What you will do
Collect all lines below with the string "Left".

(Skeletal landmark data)

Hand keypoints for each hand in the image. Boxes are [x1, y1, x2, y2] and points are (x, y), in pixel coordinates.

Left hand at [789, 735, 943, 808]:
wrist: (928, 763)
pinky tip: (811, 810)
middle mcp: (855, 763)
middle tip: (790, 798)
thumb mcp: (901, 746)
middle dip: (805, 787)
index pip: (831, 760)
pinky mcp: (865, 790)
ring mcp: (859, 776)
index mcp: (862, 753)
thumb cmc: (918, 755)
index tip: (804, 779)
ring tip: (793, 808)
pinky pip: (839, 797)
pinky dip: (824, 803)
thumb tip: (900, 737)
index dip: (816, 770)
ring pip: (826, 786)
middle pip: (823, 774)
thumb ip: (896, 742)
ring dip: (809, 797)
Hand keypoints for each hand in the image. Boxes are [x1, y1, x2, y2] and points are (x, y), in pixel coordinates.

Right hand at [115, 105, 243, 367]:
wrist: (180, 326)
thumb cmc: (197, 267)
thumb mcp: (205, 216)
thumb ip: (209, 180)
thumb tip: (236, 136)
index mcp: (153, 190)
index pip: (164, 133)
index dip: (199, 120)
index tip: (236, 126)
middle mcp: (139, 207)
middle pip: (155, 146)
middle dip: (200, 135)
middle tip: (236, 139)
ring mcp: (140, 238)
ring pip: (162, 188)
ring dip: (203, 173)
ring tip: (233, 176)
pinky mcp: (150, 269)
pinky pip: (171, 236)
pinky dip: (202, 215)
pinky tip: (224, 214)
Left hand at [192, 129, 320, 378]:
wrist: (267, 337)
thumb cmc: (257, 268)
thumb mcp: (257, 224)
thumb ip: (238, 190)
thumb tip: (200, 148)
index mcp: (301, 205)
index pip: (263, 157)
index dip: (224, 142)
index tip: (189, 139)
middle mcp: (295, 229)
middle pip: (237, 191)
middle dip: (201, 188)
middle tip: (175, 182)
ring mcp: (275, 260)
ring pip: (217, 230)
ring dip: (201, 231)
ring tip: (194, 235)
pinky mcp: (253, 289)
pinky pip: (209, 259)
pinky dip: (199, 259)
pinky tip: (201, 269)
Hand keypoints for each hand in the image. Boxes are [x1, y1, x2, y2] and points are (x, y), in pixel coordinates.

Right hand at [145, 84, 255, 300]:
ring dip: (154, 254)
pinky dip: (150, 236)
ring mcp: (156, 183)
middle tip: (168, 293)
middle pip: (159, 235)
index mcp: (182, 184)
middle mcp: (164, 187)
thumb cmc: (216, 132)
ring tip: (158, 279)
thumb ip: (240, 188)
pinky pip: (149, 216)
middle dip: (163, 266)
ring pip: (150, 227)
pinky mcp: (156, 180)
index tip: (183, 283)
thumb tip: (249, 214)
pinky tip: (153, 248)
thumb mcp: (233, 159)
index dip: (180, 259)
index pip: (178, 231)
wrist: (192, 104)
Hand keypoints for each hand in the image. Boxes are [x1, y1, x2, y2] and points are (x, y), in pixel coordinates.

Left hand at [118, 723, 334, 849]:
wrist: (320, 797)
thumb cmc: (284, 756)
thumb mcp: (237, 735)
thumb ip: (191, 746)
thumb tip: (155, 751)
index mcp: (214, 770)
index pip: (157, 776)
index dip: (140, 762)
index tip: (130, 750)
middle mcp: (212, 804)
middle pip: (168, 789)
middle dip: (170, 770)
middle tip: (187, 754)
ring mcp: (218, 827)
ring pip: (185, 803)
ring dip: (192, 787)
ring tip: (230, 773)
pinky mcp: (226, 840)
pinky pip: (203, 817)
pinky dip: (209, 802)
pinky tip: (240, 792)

Answer for the task
Left hand at [789, 735, 943, 808]:
Left hand at [192, 129, 320, 378]:
Left hand at [118, 723, 334, 849]:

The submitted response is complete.